─── INPUT DATA

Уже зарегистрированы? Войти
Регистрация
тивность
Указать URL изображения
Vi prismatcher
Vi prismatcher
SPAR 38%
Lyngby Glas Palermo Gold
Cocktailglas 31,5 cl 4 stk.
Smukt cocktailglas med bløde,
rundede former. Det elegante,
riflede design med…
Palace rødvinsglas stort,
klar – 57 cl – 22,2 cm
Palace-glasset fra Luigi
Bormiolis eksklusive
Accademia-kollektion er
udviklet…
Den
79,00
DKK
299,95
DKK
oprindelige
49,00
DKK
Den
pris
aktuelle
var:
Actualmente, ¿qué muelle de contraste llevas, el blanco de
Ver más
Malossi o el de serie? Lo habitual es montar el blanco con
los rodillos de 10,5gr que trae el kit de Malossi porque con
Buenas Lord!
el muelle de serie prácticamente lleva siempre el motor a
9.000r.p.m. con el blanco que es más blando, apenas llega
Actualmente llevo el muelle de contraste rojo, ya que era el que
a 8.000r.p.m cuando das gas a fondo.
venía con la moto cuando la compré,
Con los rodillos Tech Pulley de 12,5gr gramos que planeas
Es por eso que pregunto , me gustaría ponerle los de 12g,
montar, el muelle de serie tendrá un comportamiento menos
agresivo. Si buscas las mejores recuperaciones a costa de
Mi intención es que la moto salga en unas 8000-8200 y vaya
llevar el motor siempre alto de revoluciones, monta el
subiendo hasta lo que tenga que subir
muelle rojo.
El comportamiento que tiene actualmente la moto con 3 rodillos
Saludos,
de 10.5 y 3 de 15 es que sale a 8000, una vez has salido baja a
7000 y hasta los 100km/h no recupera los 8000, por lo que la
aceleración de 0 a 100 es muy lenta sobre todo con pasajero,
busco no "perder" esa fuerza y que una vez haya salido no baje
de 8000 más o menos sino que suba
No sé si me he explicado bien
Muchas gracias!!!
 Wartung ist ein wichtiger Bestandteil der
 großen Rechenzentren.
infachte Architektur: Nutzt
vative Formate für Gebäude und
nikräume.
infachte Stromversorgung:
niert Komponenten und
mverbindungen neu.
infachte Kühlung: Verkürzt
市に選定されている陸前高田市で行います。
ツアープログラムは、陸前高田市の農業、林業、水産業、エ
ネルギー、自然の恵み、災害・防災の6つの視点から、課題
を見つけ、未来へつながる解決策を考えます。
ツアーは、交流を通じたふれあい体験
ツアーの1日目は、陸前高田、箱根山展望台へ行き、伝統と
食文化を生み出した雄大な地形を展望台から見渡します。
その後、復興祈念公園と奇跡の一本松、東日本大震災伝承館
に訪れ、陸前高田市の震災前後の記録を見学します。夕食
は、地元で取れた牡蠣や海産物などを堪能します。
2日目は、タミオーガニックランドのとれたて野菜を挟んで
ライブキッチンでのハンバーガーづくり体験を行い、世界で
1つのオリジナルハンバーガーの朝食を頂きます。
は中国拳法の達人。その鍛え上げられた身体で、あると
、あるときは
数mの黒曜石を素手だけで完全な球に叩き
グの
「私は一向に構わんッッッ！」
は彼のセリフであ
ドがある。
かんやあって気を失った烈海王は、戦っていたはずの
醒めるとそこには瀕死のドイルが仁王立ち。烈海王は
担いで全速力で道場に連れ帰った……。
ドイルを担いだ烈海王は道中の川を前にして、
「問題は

──────

## ACTION ITEM
For each record above, give it again without a single change.

## TASK RESULT
Уже зарегистрированы? Войти
Регистрация
тивность
Указать URL изображения
Vi prismatcher
Vi prismatcher
SPAR 38%
Lyngby Glas Palermo Gold
Cocktailglas 31,5 cl 4 stk.
Smukt cocktailglas med bløde,
rundede former. Det elegante,
riflede design med…
Palace rødvinsglas stort,
klar – 57 cl – 22,2 cm
Palace-glasset fra Luigi
Bormiolis eksklusive
Accademia-kollektion er
udviklet…
Den
79,00
DKK
299,95
DKK
oprindelige
49,00
DKK
Den
pris
aktuelle
var:
Actualmente, ¿qué muelle de contraste llevas, el blanco de
Ver más
Malossi o el de serie? Lo habitual es montar el blanco con
los rodillos de 10,5gr que trae el kit de Malossi porque con
Buenas Lord!
el muelle de serie prácticamente lleva siempre el motor a
9.000r.p.m. con el blanco que es más blando, apenas llega
Actualmente llevo el muelle de contraste rojo, ya que era el que
a 8.000r.p.m cuando das gas a fondo.
venía con la moto cuando la compré,
Con los rodillos Tech Pulley de 12,5gr gramos que planeas
Es por eso que pregunto , me gustaría ponerle los de 12g,
montar, el muelle de serie tendrá un comportamiento menos
agresivo. Si buscas las mejores recuperaciones a costa de
Mi intención es que la moto salga en unas 8000-8200 y vaya
llevar el motor siempre alto de revoluciones, monta el
subiendo hasta lo que tenga que subir
muelle rojo.
El comportamiento que tiene actualmente la moto con 3 rodillos
Saludos,
de 10.5 y 3 de 15 es que sale a 8000, una vez has salido baja a
7000 y hasta los 100km/h no recupera los 8000, por lo que la
aceleración de 0 a 100 es muy lenta sobre todo con pasajero,
busco no "perder" esa fuerza y que una vez haya salido no baje
de 8000 más o menos sino que suba
No sé si me he explicado bien
Muchas gracias!!!
 Wartung ist ein wichtiger Bestandteil der
 großen Rechenzentren.
infachte Architektur: Nutzt
vative Formate für Gebäude und
nikräume.
infachte Stromversorgung:
niert Komponenten und
mverbindungen neu.
infachte Kühlung: Verkürzt
市に選定されている陸前高田市で行います。
ツアープログラムは、陸前高田市の農業、林業、水産業、エ
ネルギー、自然の恵み、災害・防災の6つの視点から、課題
を見つけ、未来へつながる解決策を考えます。
ツアーは、交流を通じたふれあい体験
ツアーの1日目は、陸前高田、箱根山展望台へ行き、伝統と
食文化を生み出した雄大な地形を展望台から見渡します。
その後、復興祈念公園と奇跡の一本松、東日本大震災伝承館
に訪れ、陸前高田市の震災前後の記録を見学します。夕食
は、地元で取れた牡蠣や海産物などを堪能します。
2日目は、タミオーガニックランドのとれたて野菜を挟んで
ライブキッチンでのハンバーガーづくり体験を行い、世界で
1つのオリジナルハンバーガーの朝食を頂きます。
は中国拳法の達人。その鍛え上げられた身体で、あると
、あるときは
数mの黒曜石を素手だけで完全な球に叩き
グの
「私は一向に構わんッッッ！」
は彼のセリフであ
ドがある。
かんやあって気を失った烈海王は、戦っていたはずの
醒めるとそこには瀕死のドイルが仁王立ち。烈海王は
担いで全速力で道場に連れ帰った……。
ドイルを担いだ烈海王は道中の川を前にして、
「問題は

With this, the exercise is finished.